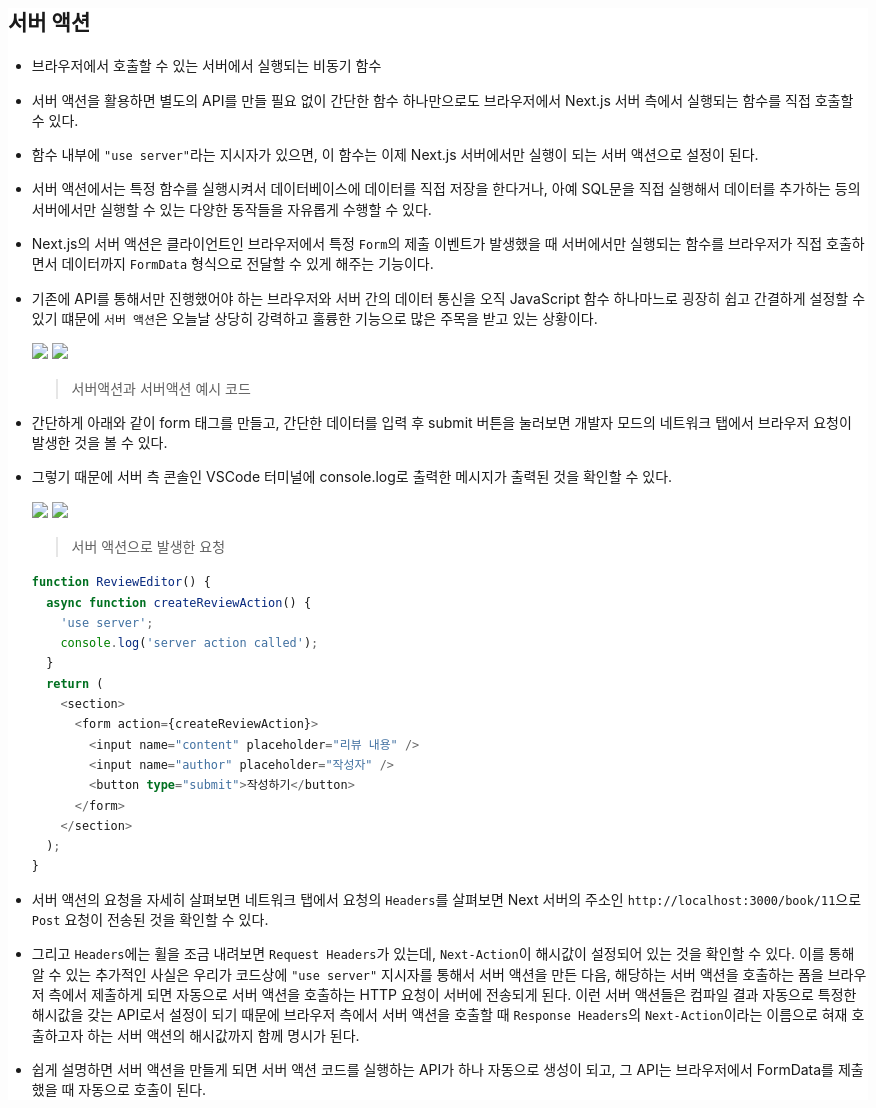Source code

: ## 서버 액션

- 브라우저에서 호출할 수 있는 서버에서 실행되는 비동기 함수
- 서버 액션을 활용하면 별도의 API를 만들 필요 없이 간단한 함수 하나만으로도 브라우저에서 Next.js 서버 측에서 실행되는 함수를 직접 호출할 수 있다.
- 함수 내부에 `"use server"`라는 지시자가 있으면, 이 함수는 이제 Next.js 서버에서만 실행이 되는 서버 액션으로 설정이 된다.
- 서버 액션에서는 특정 함수를 실행시켜서 데이터베이스에 데이터를 직접 저장을 한다거나, 아예 SQL문을 직접 실행해서 데이터를 추가하는 등의 서버에서만 실행할 수 있는 다양한 동작들을 자유롭게 수행할 수 있다.
- Next.js의 서버 액션은 클라이언트인 브라우저에서 특정 `Form`의 제출 이벤트가 발생했을 때 서버에서만 실행되는 함수를 브라우저가 직접 호출하면서 데이터까지 `FormData` 형식으로 전달할 수 있게 해주는 기능이다.
- 기존에 API를 통해서만 진행했어야 하는 브라우저와 서버 간의 데이터 통신을 오직 JavaScript 함수 하나마느로 굉장히 쉽고 간결하게 설정할 수 있기 떄문에 `서버 액션`은 오늘날 상당히 강력하고 훌륭한 기능으로 많은 주목을 받고 있는 상황이다.

  <img width='500px' src='https://github.com/user-attachments/assets/98899d49-bc20-4250-874a-0b4dbda6bc7e' />
  <img width='500px' src='https://github.com/user-attachments/assets/eefe08ec-30fe-4ff0-816c-1bd612ed6d4b' />

  > 서버액션과 서버액션 예시 코드

- 간단하게 아래와 같이 form 태그를 만들고, 간단한 데이터를 입력 후 submit 버튼을 눌러보면 개발자 모드의 네트워크 탭에서 브라우저 요청이 발생한 것을 볼 수 있다.
- 그렇기 때문에 서버 측 콘솔인 VSCode 터미널에 console.log로 출력한 메시지가 출력된 것을 확인할 수 있다.

  <img width='500px' src='https://github.com/user-attachments/assets/ad2eaf40-fb6c-43f9-97fd-a77b09ccebaa' />
  <img width='800px' src='https://github.com/user-attachments/assets/140f2daa-804f-43c3-8017-f8e5b6dd76e2' />

  > 서버 액션으로 발생한 요청

  ```typescript
  function ReviewEditor() {
    async function createReviewAction() {
      'use server';
      console.log('server action called');
    }
    return (
      <section>
        <form action={createReviewAction}>
          <input name="content" placeholder="리뷰 내용" />
          <input name="author" placeholder="작성자" />
          <button type="submit">작성하기</button>
        </form>
      </section>
    );
  }
  ```

- 서버 액션의 요청을 자세히 살펴보면 네트워크 탭에서 요청의 `Headers`를 살펴보면 Next 서버의 주소인 `http://localhost:3000/book/11`으로 `Post` 요청이 전송된 것을 확인할 수 있다.
- 그리고 `Headers`에는 휠을 조금 내려보면 `Request Headers`가 있는데, `Next-Action`이 해시값이 설정되어 있는 것을 확인할 수 있다. 이를 통해 알 수 있는 추가적인 사실은 우리가 코드상에 `"use server"` 지시자를 통해서 서버 액션을 만든 다음, 해당하는 서버 액션을 호출하는 폼을 브라우저 측에서 제출하게 되면 자동으로 서버 액션을 호출하는 HTTP 요청이 서버에 전송되게 된다. 이런 서버 액션들은 컴파일 결과 자동으로 특정한 해시값을 갖는 API로서 설정이 되기 때문에 브라우저 측에서 서버 액션을 호출할 때 `Response Headers`의 `Next-Action`이라는 이름으로 혀재 호출하고자 하는 서버 액션의 해시값까지 함께 명시가 된다.
- 쉽게 설명하면 서버 액션을 만들게 되면 서버 액션 코드를 실행하는 API가 하나 자동으로 생성이 되고, 그 API는 브라우저에서 FormData를 제출했을 때 자동으로 호출이 된다.

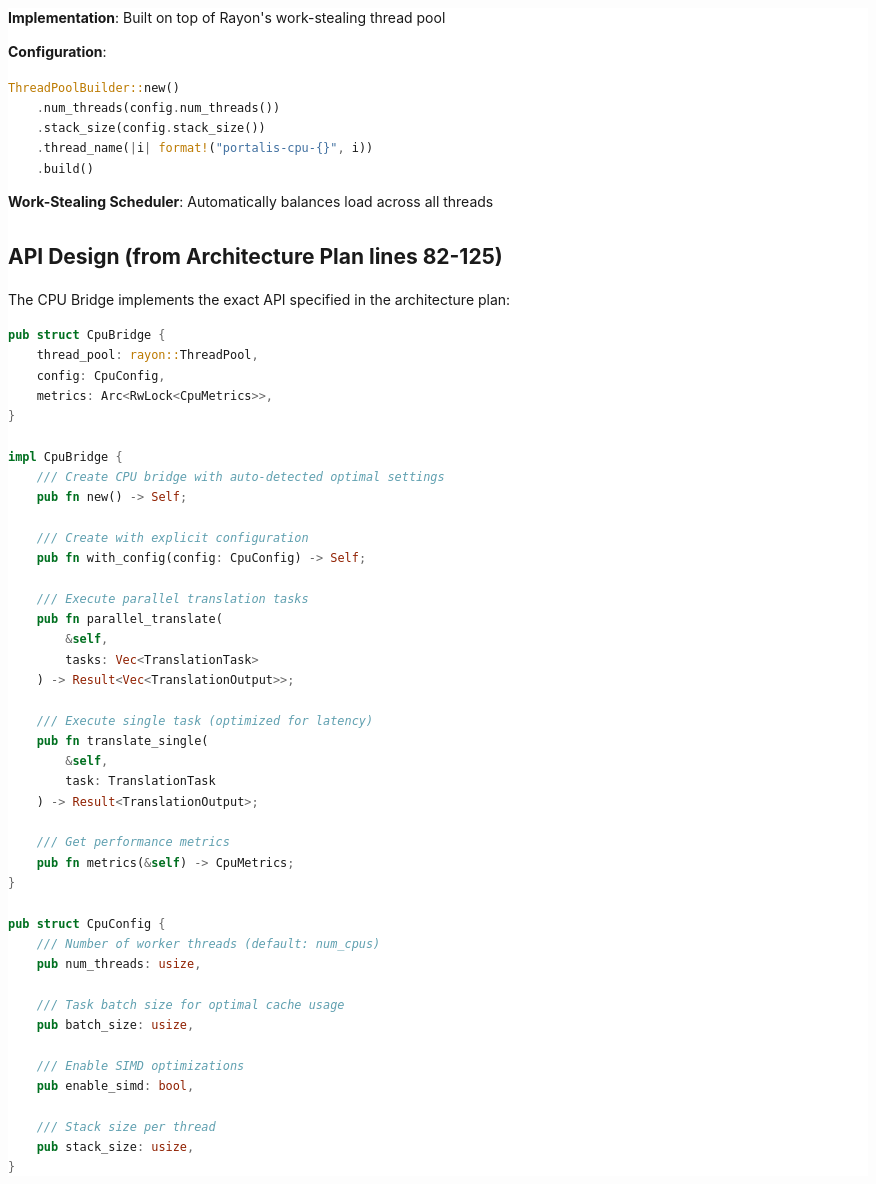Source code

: **Implementation**: Built on top of Rayon's work-stealing thread pool

**Configuration**:
```rust
ThreadPoolBuilder::new()
    .num_threads(config.num_threads())
    .stack_size(config.stack_size())
    .thread_name(|i| format!("portalis-cpu-{}", i))
    .build()
```

**Work-Stealing Scheduler**: Automatically balances load across all threads

## API Design (from Architecture Plan lines 82-125)

The CPU Bridge implements the exact API specified in the architecture plan:

```rust
pub struct CpuBridge {
    thread_pool: rayon::ThreadPool,
    config: CpuConfig,
    metrics: Arc<RwLock<CpuMetrics>>,
}

impl CpuBridge {
    /// Create CPU bridge with auto-detected optimal settings
    pub fn new() -> Self;

    /// Create with explicit configuration
    pub fn with_config(config: CpuConfig) -> Self;

    /// Execute parallel translation tasks
    pub fn parallel_translate(
        &self,
        tasks: Vec<TranslationTask>
    ) -> Result<Vec<TranslationOutput>>;

    /// Execute single task (optimized for latency)
    pub fn translate_single(
        &self,
        task: TranslationTask
    ) -> Result<TranslationOutput>;

    /// Get performance metrics
    pub fn metrics(&self) -> CpuMetrics;
}

pub struct CpuConfig {
    /// Number of worker threads (default: num_cpus)
    pub num_threads: usize,

    /// Task batch size for optimal cache usage
    pub batch_size: usize,

    /// Enable SIMD optimizations
    pub enable_simd: bool,

    /// Stack size per thread
    pub stack_size: usize,
}
```

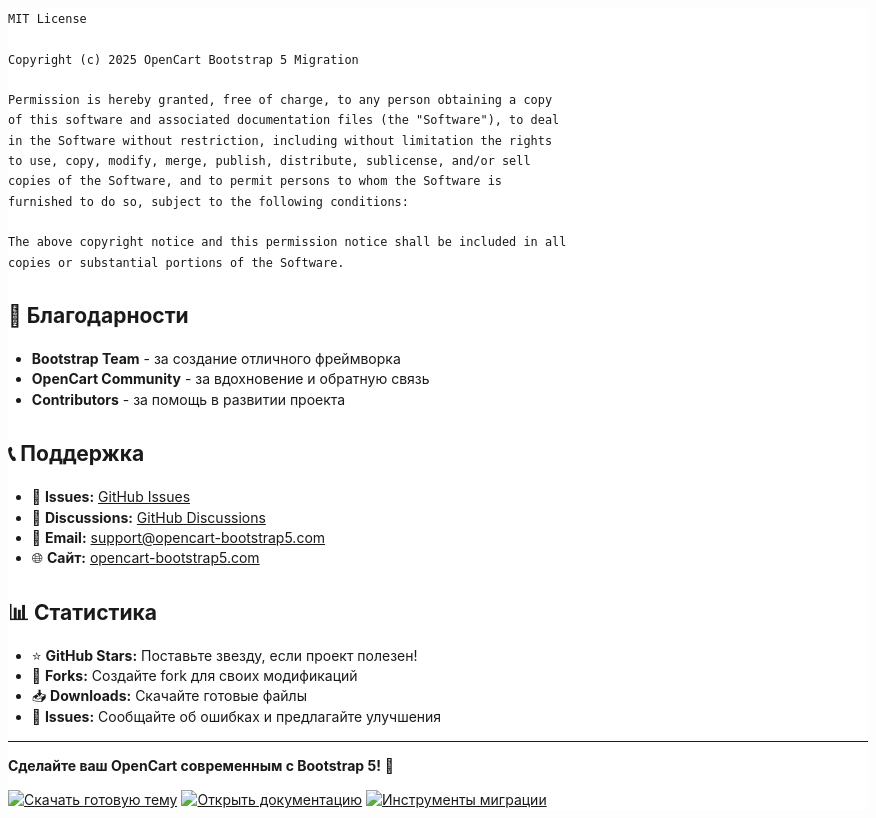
```
MIT License

Copyright (c) 2025 OpenCart Bootstrap 5 Migration

Permission is hereby granted, free of charge, to any person obtaining a copy
of this software and associated documentation files (the "Software"), to deal
in the Software without restriction, including without limitation the rights
to use, copy, modify, merge, publish, distribute, sublicense, and/or sell
copies of the Software, and to permit persons to whom the Software is
furnished to do so, subject to the following conditions:

The above copyright notice and this permission notice shall be included in all
copies or substantial portions of the Software.
```

## 🌟 Благодарности

- **Bootstrap Team** - за создание отличного фреймворка
- **OpenCart Community** - за вдохновение и обратную связь
- **Contributors** - за помощь в развитии проекта

## 📞 Поддержка

- 🐛 **Issues:** [GitHub Issues](https://github.com/your-username/opencart-bootstrap5-migration/issues)
- 💬 **Discussions:** [GitHub Discussions](https://github.com/your-username/opencart-bootstrap5-migration/discussions)
- 📧 **Email:** support@opencart-bootstrap5.com
- 🌐 **Сайт:** [opencart-bootstrap5.com](https://opencart-bootstrap5.com)

## 📊 Статистика

- ⭐ **GitHub Stars:** Поставьте звезду, если проект полезен!
- 🍴 **Forks:** Создайте fork для своих модификаций
- 📥 **Downloads:** Скачайте готовые файлы
- 🐛 **Issues:** Сообщайте об ошибках и предлагайте улучшения

---

**Сделайте ваш OpenCart современным с Bootstrap 5!** 🎉

[![Скачать готовую тему](https://img.shields.io/badge/Скачать-Готовую%20тему-success?style=for-the-badge)](https://github.com/your-username/opencart-bootstrap5-migration/releases)
[![Открыть документацию](https://img.shields.io/badge/Открыть-Документацию-blue?style=for-the-badge)](https://your-username.github.io/opencart-bootstrap5-migration/)
[![Инструменты миграции](https://img.shields.io/badge/Инструменты-Миграции-orange?style=for-the-badge)](scripts/README.md)
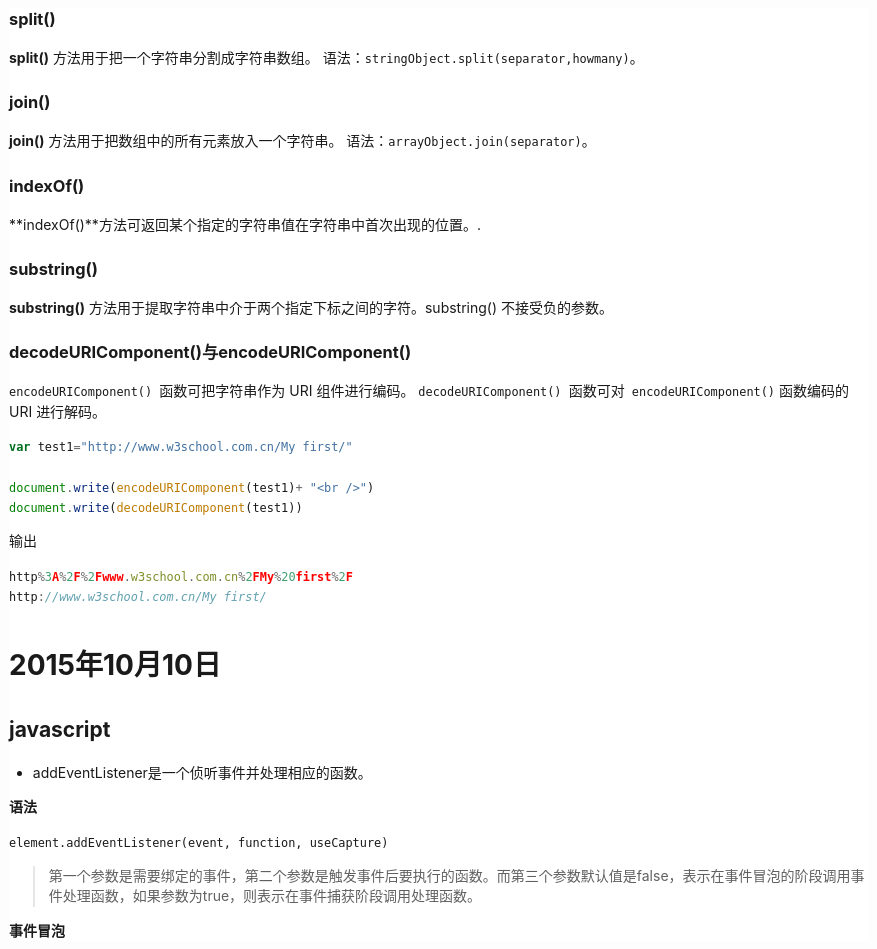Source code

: ### split()

**split()** 方法用于把一个字符串分割成字符串数组。
语法：`stringObject.split(separator,howmany)`。

### join()

**join()** 方法用于把数组中的所有元素放入一个字符串。
语法：`arrayObject.join(separator)`。

### indexOf()

**indexOf()**方法可返回某个指定的字符串值在字符串中首次出现的位置。.

### substring()

**substring()** 方法用于提取字符串中介于两个指定下标之间的字符。substring() 不接受负的参数。

### decodeURIComponent()与encodeURIComponent()

`encodeURIComponent() `函数可把字符串作为 URI 组件进行编码。
`decodeURIComponent() `函数可对` encodeURIComponent()` 函数编码的 URI 进行解码。

```js
var test1="http://www.w3school.com.cn/My first/"

document.write(encodeURIComponent(test1)+ "<br />")
document.write(decodeURIComponent(test1))

```

输出

```js
http%3A%2F%2Fwww.w3school.com.cn%2FMy%20first%2F
http://www.w3school.com.cn/My first/

```

# 2015年10月10日

## javascript

- addEventListener是一个侦听事件并处理相应的函数。

**语法**

```
element.addEventListener(event, function, useCapture)
```

> 第一个参数是需要绑定的事件，第二个参数是触发事件后要执行的函数。而第三个参数默认值是false，表示在事件冒泡的阶段调用事件处理函数，如果参数为true，则表示在事件捕获阶段调用处理函数。

**事件冒泡**
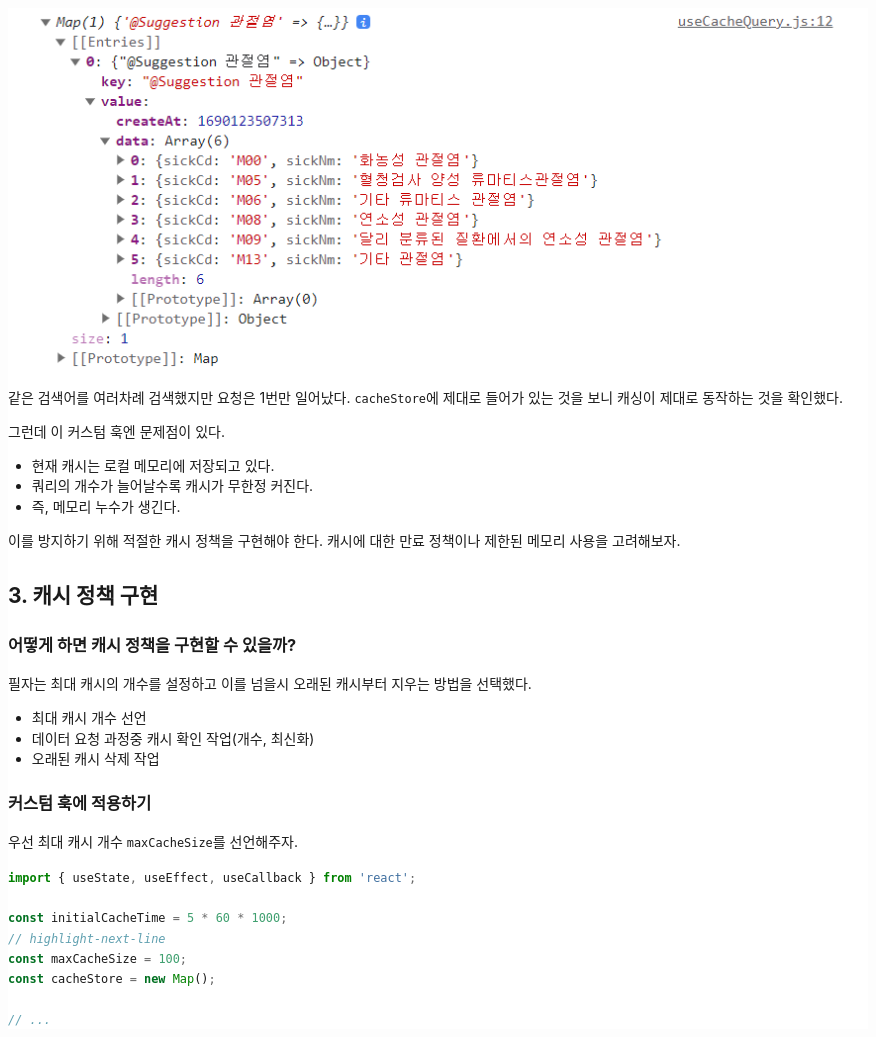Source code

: ![example image 2](./asset-2.png)

같은 검색어를 여러차례 검색했지만 요청은 1번만 일어났다. `cacheStore`에 제대로 들어가 있는 것을 보니 캐싱이 제대로 동작하는 것을 확인했다.

그런데 이 커스텀 훅엔 문제점이 있다.

- 현재 캐시는 로컬 메모리에 저장되고 있다.
- 쿼리의 개수가 늘어날수록 캐시가 무한정 커진다.
- 즉, 메모리 누수가 생긴다.

이를 방지하기 위해 적절한 캐시 정책을 구현해야 한다. 캐시에 대한 만료 정책이나 제한된 메모리 사용을 고려해보자.

## 3. 캐시 정책 구현

### 어떻게 하면 캐시 정책을 구현할 수 있을까?

필자는 최대 캐시의 개수를 설정하고 이를 넘을시 오래된 캐시부터 지우는 방법을 선택했다.

- 최대 캐시 개수 선언
- 데이터 요청 과정중 캐시 확인 작업(개수, 최신화)
- 오래된 캐시 삭제 작업

### 커스텀 훅에 적용하기

우선 최대 캐시 개수 `maxCacheSize`를 선언해주자.

```js title="useCacheQuery.js"
import { useState, useEffect, useCallback } from 'react';

const initialCacheTime = 5 * 60 * 1000;
// highlight-next-line
const maxCacheSize = 100;
const cacheStore = new Map();

// ...
```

*Aim of the task*
Each line in the entries above that includes the string "struct" should be extracted.

*Task response*
pub struct CpuBridge {
pub struct CpuConfig {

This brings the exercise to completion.